Pelo direito ao delírio !
Farley Ramos - "Obvious Magazine", outubro 2014
Entre os debates presidenciais e as notícias do jornal nacional um pouco de poesia nunca faz mal.
Sério, se alguém ainda guarda um pouco do carinho ao mundo que a gente tinha quando era criança esse alguém são os poetas.
O mundo anda tão chato, tão real e nem um pouco abstrato, as pessoas se preocupam demais com o que podemos tocar, com o que podemos enxergar...O corpo é o ópio da alma.

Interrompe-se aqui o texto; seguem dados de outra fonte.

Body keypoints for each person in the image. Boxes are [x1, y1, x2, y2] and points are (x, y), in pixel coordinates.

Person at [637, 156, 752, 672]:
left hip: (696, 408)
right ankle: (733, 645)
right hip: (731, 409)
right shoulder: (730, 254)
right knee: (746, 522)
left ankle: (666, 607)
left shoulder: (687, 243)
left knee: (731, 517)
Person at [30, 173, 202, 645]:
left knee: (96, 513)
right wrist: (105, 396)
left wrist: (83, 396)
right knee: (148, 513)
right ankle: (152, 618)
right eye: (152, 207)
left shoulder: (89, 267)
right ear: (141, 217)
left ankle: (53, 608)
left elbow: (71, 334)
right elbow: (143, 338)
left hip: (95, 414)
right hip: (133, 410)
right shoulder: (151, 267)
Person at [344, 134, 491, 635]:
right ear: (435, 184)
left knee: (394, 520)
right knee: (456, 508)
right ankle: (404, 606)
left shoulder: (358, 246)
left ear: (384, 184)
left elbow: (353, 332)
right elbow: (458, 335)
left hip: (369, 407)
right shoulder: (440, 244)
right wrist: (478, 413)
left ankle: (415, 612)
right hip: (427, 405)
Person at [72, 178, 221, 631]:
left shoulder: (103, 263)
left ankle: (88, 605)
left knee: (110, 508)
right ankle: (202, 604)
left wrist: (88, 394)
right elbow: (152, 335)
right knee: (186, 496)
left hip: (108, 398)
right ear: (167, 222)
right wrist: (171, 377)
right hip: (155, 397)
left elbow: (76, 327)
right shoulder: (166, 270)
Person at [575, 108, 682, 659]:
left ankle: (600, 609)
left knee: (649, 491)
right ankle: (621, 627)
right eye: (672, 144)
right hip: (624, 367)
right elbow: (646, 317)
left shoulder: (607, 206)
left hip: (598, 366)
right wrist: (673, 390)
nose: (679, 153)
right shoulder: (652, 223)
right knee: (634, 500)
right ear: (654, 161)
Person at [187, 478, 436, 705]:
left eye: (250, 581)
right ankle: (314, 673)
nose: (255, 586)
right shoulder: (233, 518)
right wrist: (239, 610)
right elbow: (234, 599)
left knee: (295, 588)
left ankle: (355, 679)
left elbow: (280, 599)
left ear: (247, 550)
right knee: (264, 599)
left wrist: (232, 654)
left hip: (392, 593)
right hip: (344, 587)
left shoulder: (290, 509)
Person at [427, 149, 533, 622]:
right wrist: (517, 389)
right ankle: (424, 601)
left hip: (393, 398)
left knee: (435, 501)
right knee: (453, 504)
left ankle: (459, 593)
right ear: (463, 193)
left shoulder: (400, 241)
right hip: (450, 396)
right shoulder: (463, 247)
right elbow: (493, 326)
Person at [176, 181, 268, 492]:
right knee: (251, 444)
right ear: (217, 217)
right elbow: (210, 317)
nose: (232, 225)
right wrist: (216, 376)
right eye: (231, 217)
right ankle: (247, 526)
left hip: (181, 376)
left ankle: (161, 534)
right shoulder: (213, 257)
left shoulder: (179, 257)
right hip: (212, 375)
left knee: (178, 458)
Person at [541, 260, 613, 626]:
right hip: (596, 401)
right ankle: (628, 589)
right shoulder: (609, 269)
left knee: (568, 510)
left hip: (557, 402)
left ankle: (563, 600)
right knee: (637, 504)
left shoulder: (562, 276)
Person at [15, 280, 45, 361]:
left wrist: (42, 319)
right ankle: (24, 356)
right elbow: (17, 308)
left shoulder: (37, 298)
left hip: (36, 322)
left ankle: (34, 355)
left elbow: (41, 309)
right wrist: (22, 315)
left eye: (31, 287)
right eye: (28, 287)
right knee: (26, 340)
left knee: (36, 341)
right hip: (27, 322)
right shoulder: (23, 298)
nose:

Vejo economistas, estrategistas do mercado, pensadores da sociedade, matemáticos, físicos serem considerados os grandes pensadores da humanidade e me pergunto: onde estão os caras que construíam novas cidades em guardanapos nas mesas de bar?
Onde estão os caras que pregavam no deserto? O deserto continua lá...E nesse deserto em meio as ondas invisíveis de rádio e televisão nós materializamos sonhos e transformamos em bens de consumo que poucos podem consumir, transformamos em claridade a clarividência, a ficção virou ciência...Tudo se expõe demais.
Dentro do cenário de reality shows que são cada vez mais irreais é preciso lembrar que ainda há algo em nós que nos dá o direito de existir.
Nós temos em nós esse fogo incandescente que querem apagar com as águas frias que nos fazem abrir os olhos.
Olhos abertos só enxergam a luz, e a luz que nos ilumina é a mesma que com o tempo nos cega, melhor nos guiarmos pela poesia da alma, pelo calor humano, pelas setas dos sentimentos...
A vida é mesmo um super-tempo, um extra-tempo, é estranho como a gente se apega ao passado e pensa no futuro, mas continuamos presos no presente, parado ninguém percebe que a vida é movimento.
Ah se o mundo soubesse o bem que dançar faz...Mas a gente é vergonhoso demais pra dançar sem música ou barulhento demais pra escutar o compasso, o ritmo delicado do mundo nos convidando a ser parte da festa.
Os poetas sabem que o mundo é só um detalhe, que os edifícios, as ruas calçadas, os corpos que se expõem em seus vestidos decotados nada mais são que o adorno do mundo, por isso voltam seus olhos pras pedras que lá estavam antes de tudo e lá estarão quando já tivermos ido, ah se a gente se preocupasse menos com ciência e mais com consciência...
Dizem que a depressão é o mal do século, fácil ficar deprimido num mundo de pronta entrega, onde tudo vem enlatado, encaixotado e rotulado...
Onde estão os Beatles e o Pink Floyd para nos salvar?
Você é de direita, você é de esquerda, você é feio, você é bonito...
Ah se o mundo soubesse que a beleza de ser é não saber o que se é e simplesmente ser o que for seja lá o que isso for...
Entre tantas guerras e reivindicações que travamos e fazemos pelo motivo errado, lutemos pelo direito da única coisa que pode nos salvar de nós mesmos e não se engane, somos nossos piores inimigos, lutemos pelo que nos tiraram quando decidiram que podiam decidir o que nos tirar, lutemos pelo que os poetas querem resgatar, lutemos pra que cegados pelo mundo tenhamos um colírio, lutemos pelo direito ao delírio.